🤖 AI Summary
This study addresses the scalability challenge of personalized education—particularly high-cost one-to-one tutoring—by conducting a randomized controlled trial across five UK secondary schools to evaluate a generative AI tutor (LearnLM) for mathematics instruction. We introduce the “human-AI co-supervision” paradigm: human tutors review and lightly edit AI-generated content in real time, ensuring pedagogical safety and quality. LearnLM, built atop the Eedi platform, integrates Socratic questioning with tutor feedback loops. Results show tutors approved 76.4% of AI messages with zero or minimal edits; students’ overall learning outcomes were non-inferior to those in the fully human-tutored control group; critically, transfer problem-solving performance improved significantly by 5.5 percentage points (66.2% vs. 60.7%)—the first robust evidence from authentic classrooms demonstrating AI-augmented tutoring outperforming purely human tutoring.
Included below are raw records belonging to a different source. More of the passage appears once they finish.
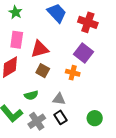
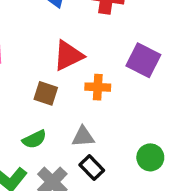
red triangle: (40, 49) -> (68, 56), moved
purple square: (84, 53) -> (143, 60), moved

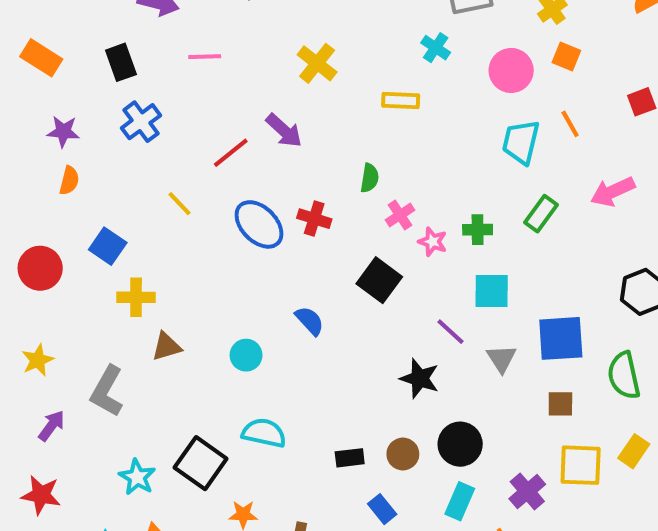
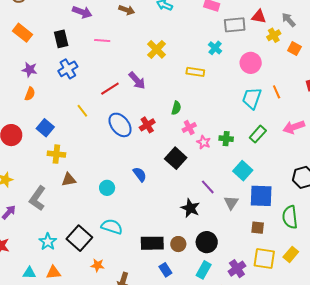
orange square: (566, 56) -> (294, 49), moved
red cross: (314, 219) -> (147, 125), turned 35
cyan square: (492, 291) -> (243, 171), moved, turned 36
black rectangle: (350, 458) -> (152, 243), size x1.6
Additionally, tutors acquired novel instructional strategies through interaction with the system.
📝 Abstract
One-to-one tutoring is widely considered the gold standard for personalized education, yet it remains prohibitively expensive to scale. To evaluate whether generative AI might help expand access to this resource, we conducted an exploratory randomized controlled trial (RCT) with $N = 165$ students across five UK secondary schools. We integrated LearnLM -- a generative AI model fine-tuned for pedagogy -- into chat-based tutoring sessions on the Eedi mathematics platform. In the RCT, expert tutors directly supervised LearnLM, with the remit to revise each message it drafted until they would be satisfied sending it themselves. LearnLM proved to be a reliable source of pedagogical instruction, with supervising tutors approving 76.4% of its drafted messages making zero or minimal edits (i.e., changing only one or two characters). This translated into effective tutoring support: students guided by LearnLM performed at least as well as students chatting with human tutors on each learning outcome we measured. In fact, students who received support from LearnLM were 5.5 percentage points more likely to solve novel problems on subsequent topics (with a success rate of 66.2%) than those who received tutoring from human tutors alone (rate of 60.7%). In interviews, tutors highlighted LearnLM's strength at drafting Socratic questions that encouraged deeper reflection from students, with multiple tutors even reporting that they learned new pedagogical practices from the model. Overall, our results suggest that pedagogically fine-tuned AI tutoring systems may play a promising role in delivering effective, individualized learning support at scale.